= İnceleme Metni =
Asi Kalplerin Sözleşmesi: Knut Wicksell ve Anna Bugge'nin Yaşam Destanı

 

Asi Kalplerin Sözleşmesi: Knut Wicksell ve Anna Bugge'nin Yaşam Destanı

Ercan Eren

Bu anlatı, akademinin tozlu raflarından süzülerek değil, iki keskin zekânın ve iki asi ruhun hikâyesini kaleme alan Christina Jonung ve Inga Persson'un (1997) "Anna ve Knut" makalesinden beslenerek hayat buldu. İşte, İsveçli iktisat dehası Knut Wicksell (1851-1926) ile çağının ötesindeki Norveçli öncü Anna Bugge (1862-1928)'nin, sadece iktisadi kurallara değil, toplumsal normlara da meydan okuyan destansı yaşam öyküsü.

Wicksell, Paul Samuelson’un onu Adam Smith, Walras ve Keynes ile aynı mertebeye koyduğu, iktisat çevrelerinin çok önem verdiği bir isim. Ancak onu asıl ilginç kılan, 1901-1916 yılları arasında Lund Üniversitesi’nde iktisat profesörlüğü yaparken dahi, toplumsal cinsiyet ve aile alanında bir öncü ve radikal olarak parlamasıydı. Karşısında ise, sadece onun yoldaşı değil, kendi başına bir meşale olan Anna Bugge vardı; o, "çağının ötesinde bir kadın" sıfatını sonuna kadar hak ediyordu.

Asi Şairin İlk İsyanı

Birçoğu için şaşırtıcı olabilir, ama Knut Wicksell’in İsveç’te tanınırlığı, bir iktisat teziyle değil, öfke dolu bir feminist şiirle başlamıştı. Takvimler 1878'i gösteriyordu. Uppsala Üniversitesi’ndeki İskandinav öğrenci şenliklerinde, geleneksel olarak kadının güzelliğini öven "Kadına Hitap" konuşması yerine, o bir meydan okumayı fırlattı ortaya.

Şiir, geleneksel temalardan kökten ayrılıyor, kadınların asıl süsünün "Servet" olduğunu haykırıyordu. Çünkü adaletsiz kurulu düzende, serveti olmayan kadın, saygınlık kazanamazdı; dikişçilik yaparak zar zor geçinen, zengin hayranları tarafından görmezden gelinen yoksul bir gölge olmaktan öteye gidemezdi.

= Listelenen Kayıtlar =
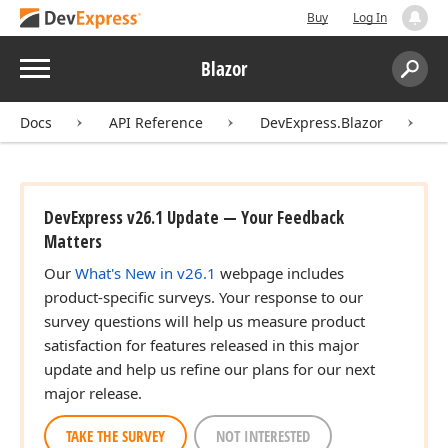
Buy
Log In
Menu
Blazor
Search:
Sear
Docs
API Reference
DevExpress.Blazor
D
DevExpress v26.1 Update — Your Feedback
Matters
Our
What's New in v26.1
webpage includes
product-specific surveys. Your response to our
survey questions will help us measure product
satisfaction for features released in this major
update and help us refine our plans for our next
major release.
TAKE THE SURVEY
NOT INTERESTED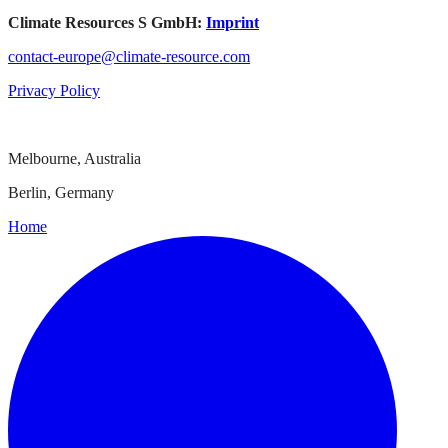
Climate Resources S GmbH:
Imprint
contact-europe@climate-resource.com
Privacy Policy
Melbourne, Australia
Berlin, Germany
Home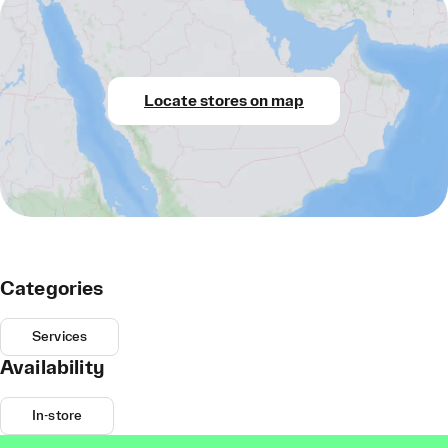
Locate stores on map
Categories
Services
Availability
In-store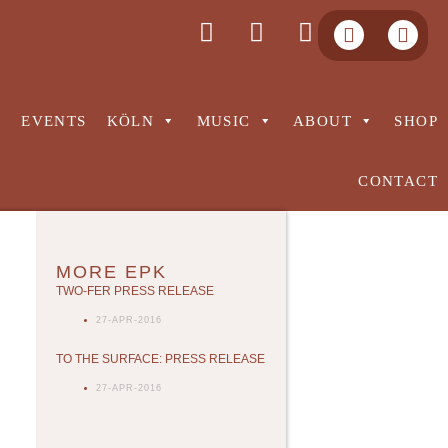
S
EVENTS
KÖLN
MUSIC
ABOUT
SHOP
CONTACT
MORE EPK
TWO-FER PRESS RELEASE
27-APR-2016
TO THE SURFACE: PRESS RELEASE
27-APR-2016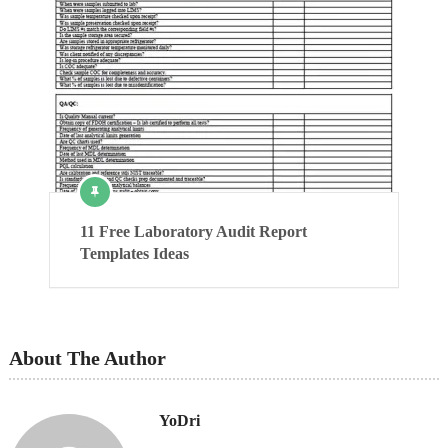
11 Free Laboratory Audit Report
Templates Ideas
About The Author
YoDri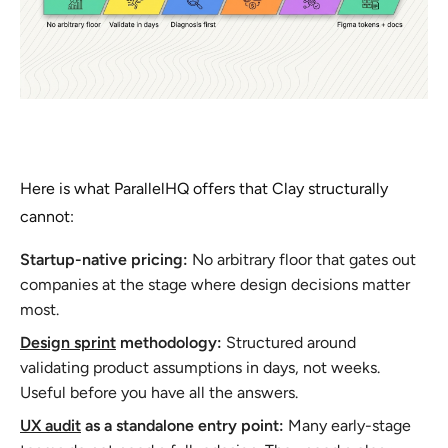
Here is what ParallelHQ offers that Clay structurally
cannot:
Startup-native pricing:
No arbitrary floor that gates out
companies at the stage where design decisions matter
most.
Design sprint
methodology:
Structured around
validating product assumptions in days, not weeks.
Useful before you have all the answers.
UX audit
as a standalone entry point:
Many early-stage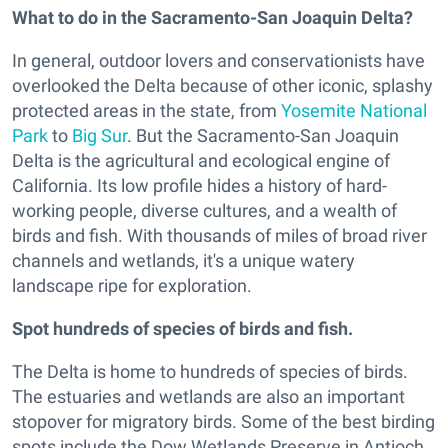
What to do in the Sacramento-San Joaquin Delta?
In general, outdoor lovers and conservationists have
overlooked the Delta because of other iconic, splashy
protected areas in the state, from
Yosemite National
Park
to
Big Sur
. But the Sacramento-San Joaquin
Delta is the agricultural and ecological engine of
California. Its low profile hides a history of hard-
working people, diverse cultures, and a wealth of
birds and fish. With thousands of miles of broad river
channels and wetlands, it's a unique watery
landscape ripe for exploration.
Spot hundreds of species of birds and fish.
The Delta is home to hundreds of species of birds.
The estuaries and wetlands are also an important
stopover for migratory birds. Some of the best birding
spots include the Dow Wetlands Preserve in Antioch,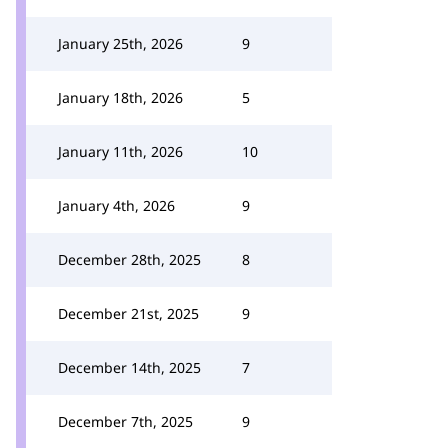
January 25th, 2026
9
January 18th, 2026
5
January 11th, 2026
10
January 4th, 2026
9
December 28th, 2025
8
December 21st, 2025
9
December 14th, 2025
7
December 7th, 2025
9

= Yapılacak İşler =
(1) Knut Wicksell ile Anna Bugge'yi anlatan metne göre Wicksell, Lund Üniversitesi'nde hangi yıllar arasında iktisat profesörlüğü yaptı?
(2) Knut Wicksell ile Anna Bugge'yi anlatan metinde "Asi Şairin İlk" ifadesinden "okumayı fırlattı ortaya." ifadesine kadar her şeyi kelimesi kelimesine aktarın.
(3) Knut Wicksell ile Anna Bugge'yi anlatan metni kaldığı yerden sürdürün.
Bu veriler başka bir kaynaktan alınmıştır.

= Görev Yanıtları =
(1) 1901-1916 yılları arasında.

(2)
Asi Şairin İlk İsyanı

Birçoğu için şaşırtıcı olabilir, ama Knut Wicksell’in İsveç’te tanınırlığı, bir iktisat teziyle değil, öfke dolu bir feminist şiirle başlamıştı. Takvimler 1878'i gösteriyordu. Uppsala Üniversitesi’ndeki İskandinav öğrenci şenliklerinde, geleneksel olarak kadının güzelliğini öven "Kadına Hitap" konuşması yerine, o bir meydan okumayı fırlattı ortaya.

(3)
Henüz bir iktisatçı değil, matematik ve fizik öğrencisi olan bu genç adam, dizelerinde toplumsal cinsiyete dayalı ücret eşitsizliğini, erkeklerin "küçük de olsa adil bir oranda" işlerin meyvesini kendilerine ayırdığını zekice ifşa ediyordu. Umutla biten şiirinin son dizeleri ise, kadınların nazik ruhunun yasaları şekillendireceği, güçlünün zayıfı koruyacağı bir geleceği müjdeliyordu. Ve elbette, o dönemde kölelik ve itaat anlamına gelen evlilik, eşit vatandaşlar arasında özgür ve şefkatli bir birliktelik haline gelecekti.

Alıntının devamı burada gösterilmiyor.